• **What you are asked to do**:
Please pull out every line of the material below that contains the string "agreed", matching case exactly.

Records excerpted from a collection:

-- Opening Marker --

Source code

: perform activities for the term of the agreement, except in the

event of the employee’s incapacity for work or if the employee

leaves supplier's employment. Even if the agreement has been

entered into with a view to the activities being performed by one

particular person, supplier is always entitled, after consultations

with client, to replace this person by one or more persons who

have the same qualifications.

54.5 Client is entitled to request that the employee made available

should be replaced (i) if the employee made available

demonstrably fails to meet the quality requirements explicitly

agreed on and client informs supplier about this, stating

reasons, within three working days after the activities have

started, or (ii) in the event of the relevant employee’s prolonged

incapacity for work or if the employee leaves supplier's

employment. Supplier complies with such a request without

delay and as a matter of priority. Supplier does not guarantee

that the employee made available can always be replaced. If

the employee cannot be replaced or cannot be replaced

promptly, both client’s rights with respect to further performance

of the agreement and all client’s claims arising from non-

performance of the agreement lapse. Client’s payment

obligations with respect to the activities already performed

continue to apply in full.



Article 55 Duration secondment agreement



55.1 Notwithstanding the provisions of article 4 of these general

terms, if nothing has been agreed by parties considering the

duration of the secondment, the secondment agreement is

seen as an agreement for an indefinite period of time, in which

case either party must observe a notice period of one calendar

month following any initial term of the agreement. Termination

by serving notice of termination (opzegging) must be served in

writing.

-- Closing Marker --

• **Reply**:
agreed on and client informs supplier about this, stating
terms, if nothing has been agreed by parties considering the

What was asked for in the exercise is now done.